一方、日本人の労働観はまったく違います。

『古事記』や『日本書紀』を読めばわかりますが、日本では、神さまたちが、自ら働いているのです。しかも、その労働は、神さまだけしかできないような特殊技能や知的労働ではなく、当時の日本人がやっていたのと同じ仕事でした。例えば、日本の主神である天照大神が機を織ったり、他の神様たちも田を耕したりしています。

『万葉集』をはじめとした和歌集にも、天皇自らが労働を愛でる歌が数多く収められています。

『源氏物語』にも、こんなシーンが出てきます。光源氏が須磨に流された場面です。天皇の子として生まれ、都で育った源氏が、須磨で、初めて田舎の人たちの暮らしぶりに触れます。田舎の人たちですから、みんな農業や漁業に携わっています。かたや源氏は、高貴な身分で、天皇に仕え、まつりごとを行なっている。その源氏が、こう悟るのです。

「この世には、自然に仕える仕事と、人に仕える仕事がある。その違いだけで、職業に貴賎はない」

私はこの一言があるから、源氏が好きなんです。この一言がなければ、源氏なんて、ただの女ったらしですから(笑)。

日本人にとって、古来、労働とは”神事”であり、感謝と喜びを表すものでした。

もう一歩踏み込んで考えてみると、日本人にとって、生活そのものが神事だったのではないかと思うのです。

古くから、日本人は、お正月には歳神様、お盆には祖先の御霊を家にお迎えする伝統を大切にしてきました。生活の場である”家”は、日本人にとって、単なる建造物ではなく、神様をお迎えする特別な場所でもあったわけです。だから、日本人は、家では靴をぬぎます。そして、床に這いつくばって雑巾がけをしていました。欧米では、床をモップで拭くだけです。掃除の仕方ひとつみても、日本人にとって生活そのものが神事であったということが、端的にあらわれています。
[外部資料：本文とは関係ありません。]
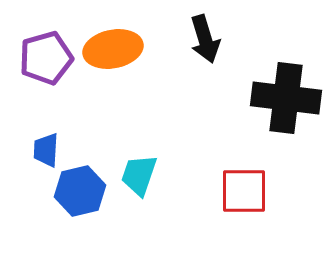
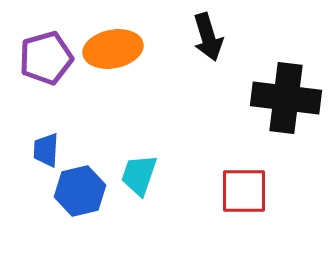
black arrow: moved 3 px right, 2 px up
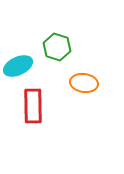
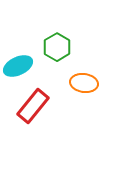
green hexagon: rotated 12 degrees clockwise
red rectangle: rotated 40 degrees clockwise
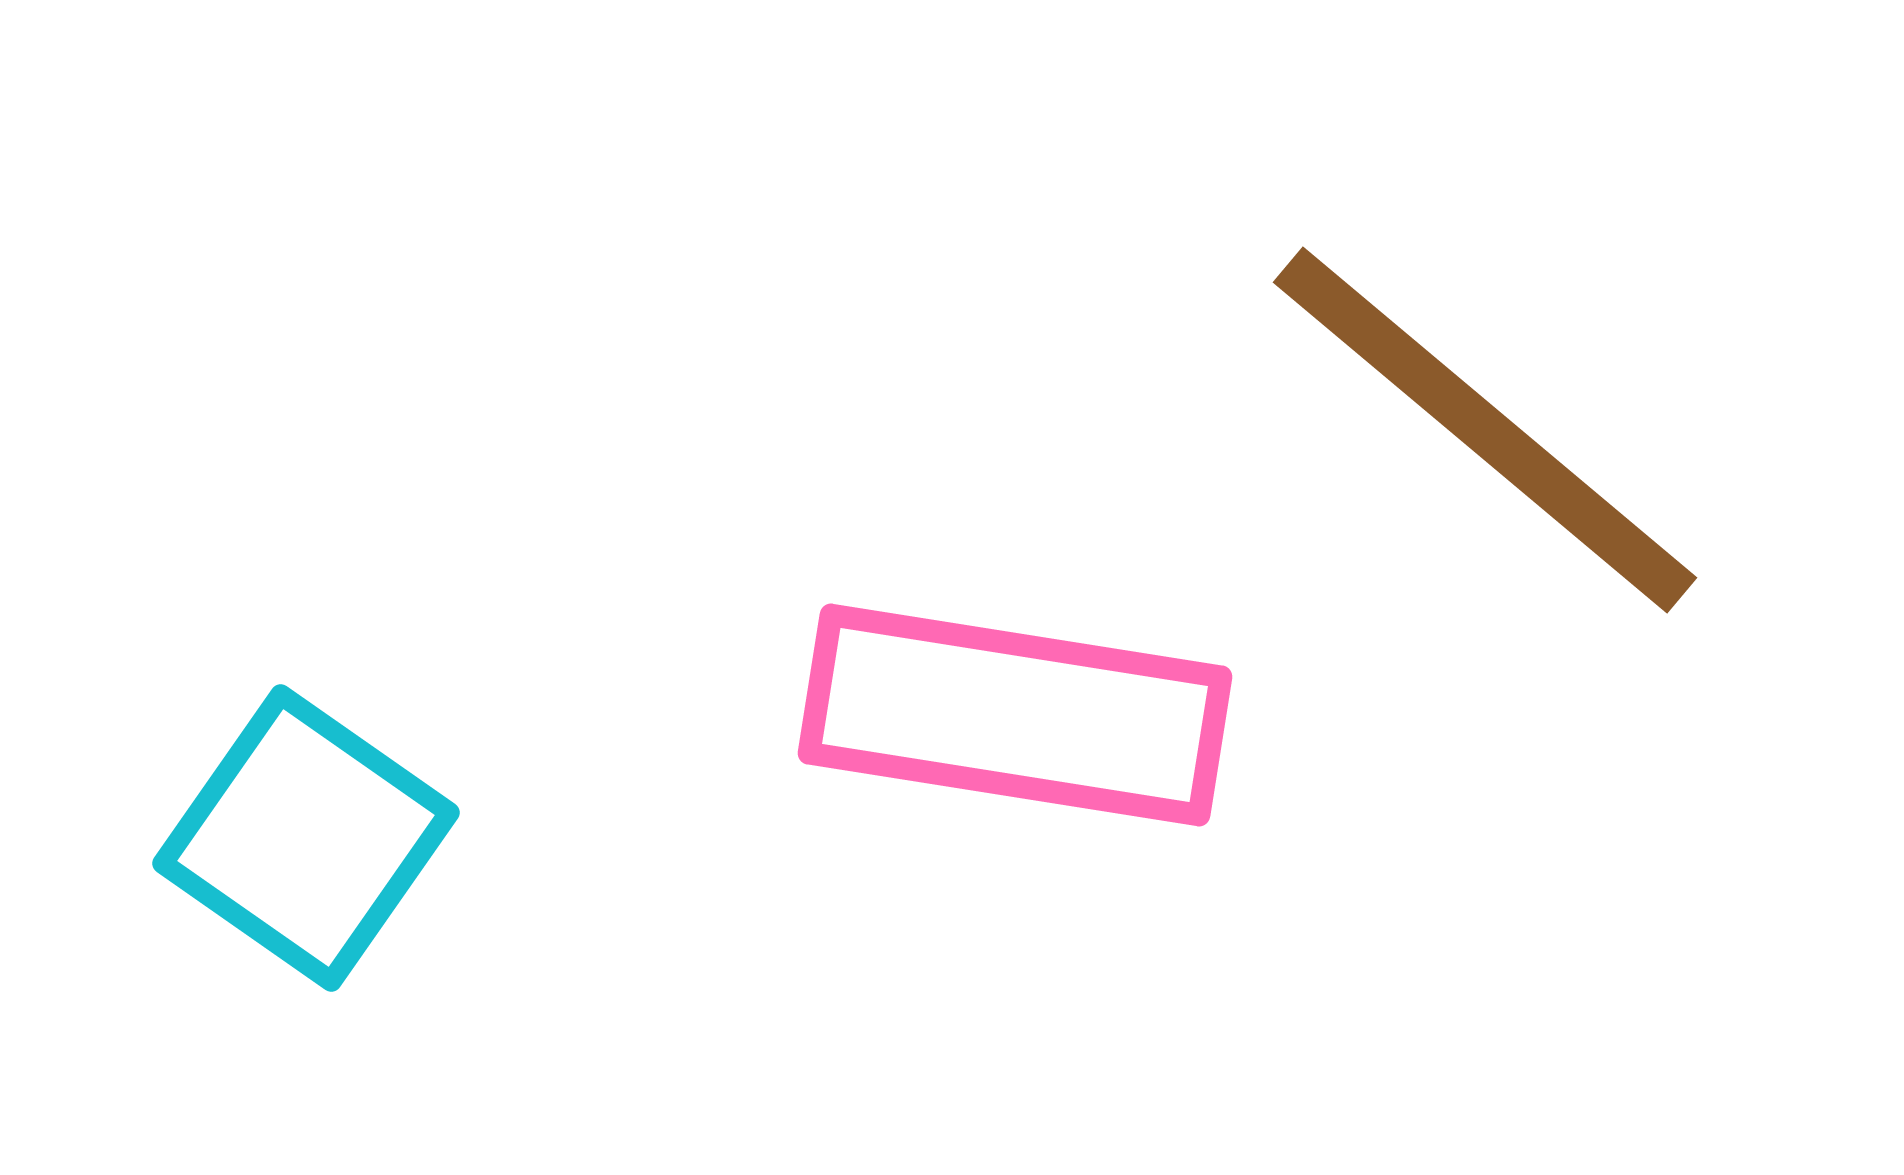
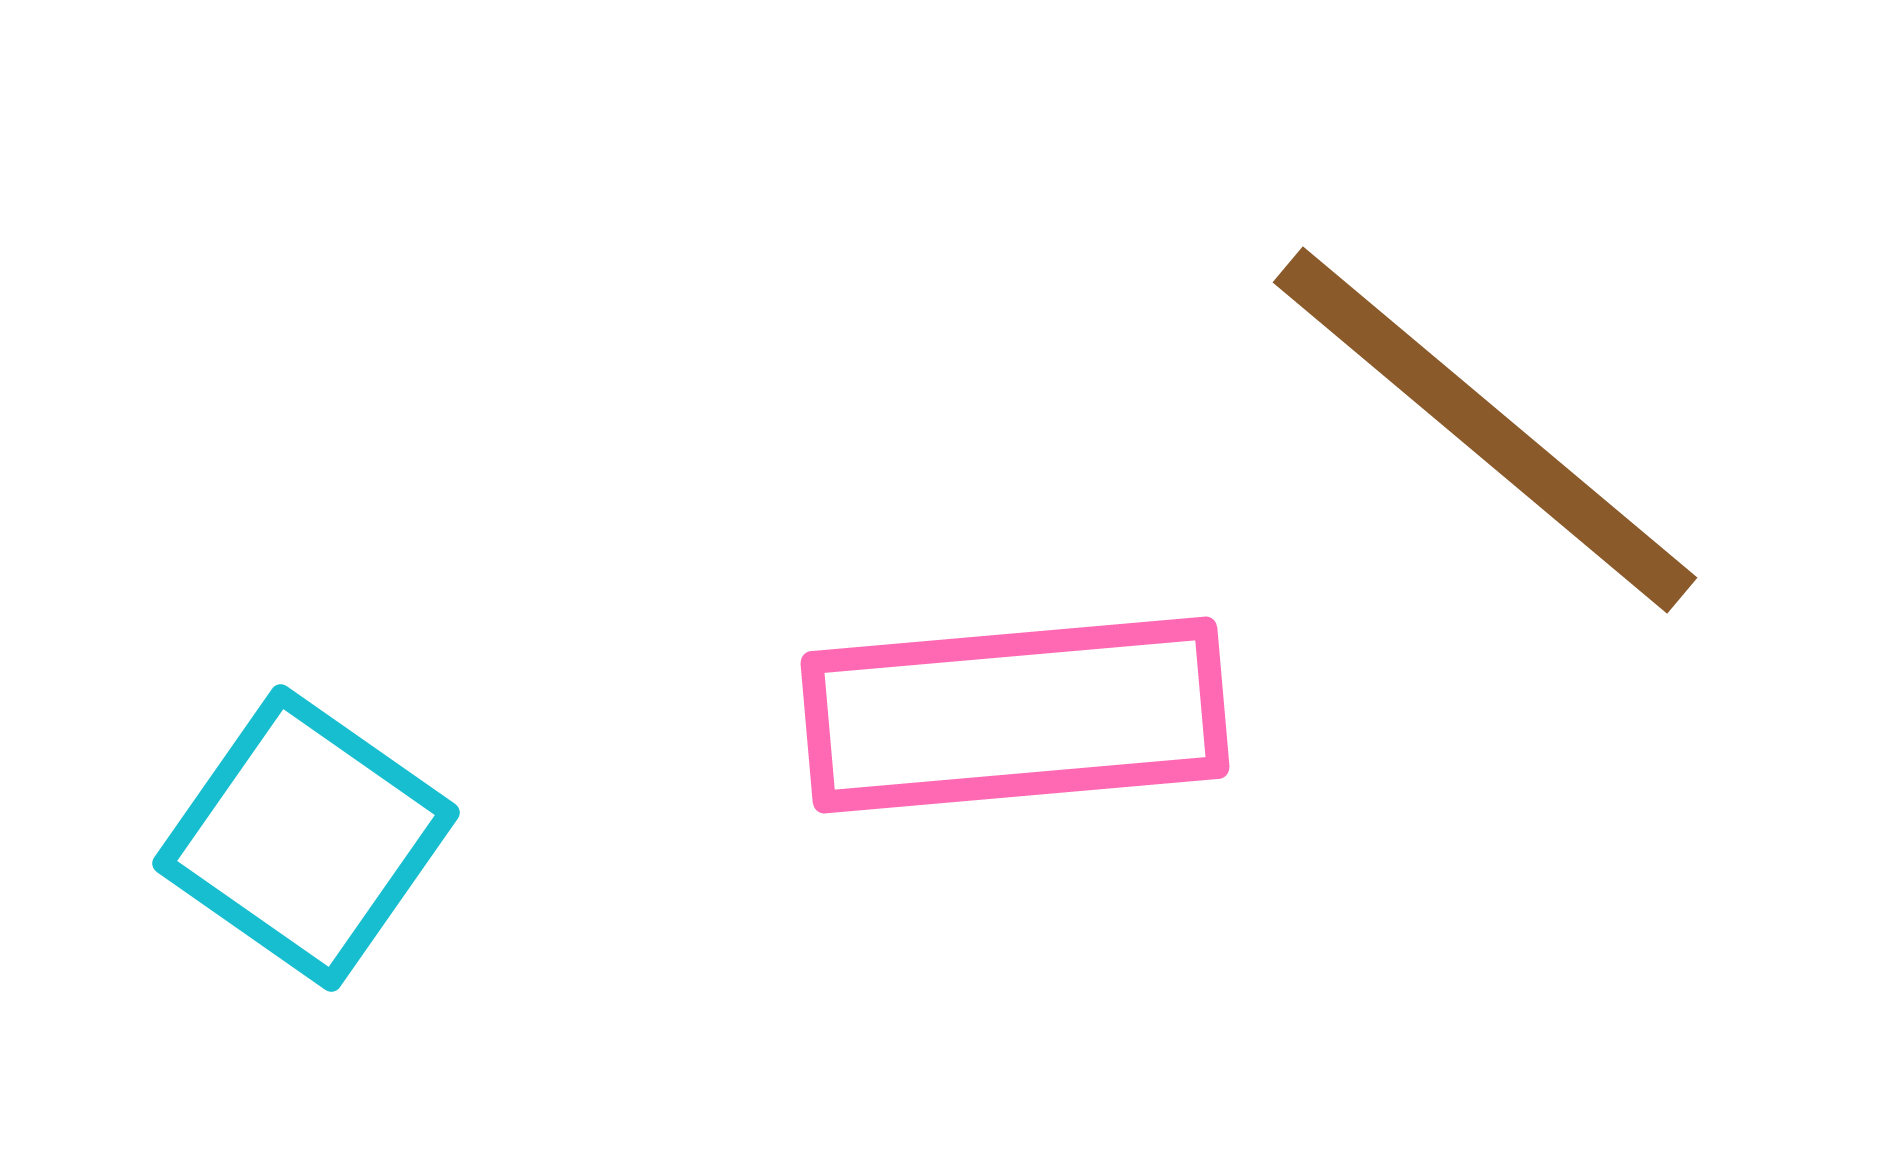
pink rectangle: rotated 14 degrees counterclockwise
海外に出てから、のもうひとつの気づきは、日本人は異常なまでに清潔を求めることでした。これも「神さまのために清める」と解釈すれば、ごく自然な習性です。

つまり、日本人は、働くことや生活を通して、常に神さまと一体になろうとしていたのではないか。だから、日常生活のひとつひとつを雑にせず、心をこめていた。

これこそが、日本人がずっとずっとずっと、大事にしてきた生き方であり、人生の楽しみ方だと思います。


コウタロウ コラム

英語の「ビジネス(仕事)」の語源は「ビジー」(忙しい)です。フランス語の「トラバーユ」(働く)の語源は、ラテン語の「トリバーリアーレ」(拷問する)です。

一方、日本語の「はたらく」って、「はた(まわりのひと)」を「らく」にすることと言われたりします。「仕事」という文字も、あなたのために「仕」える「事」と書きます。

Your Happy My Happy

これが日本人の生き方の本質のような気がします。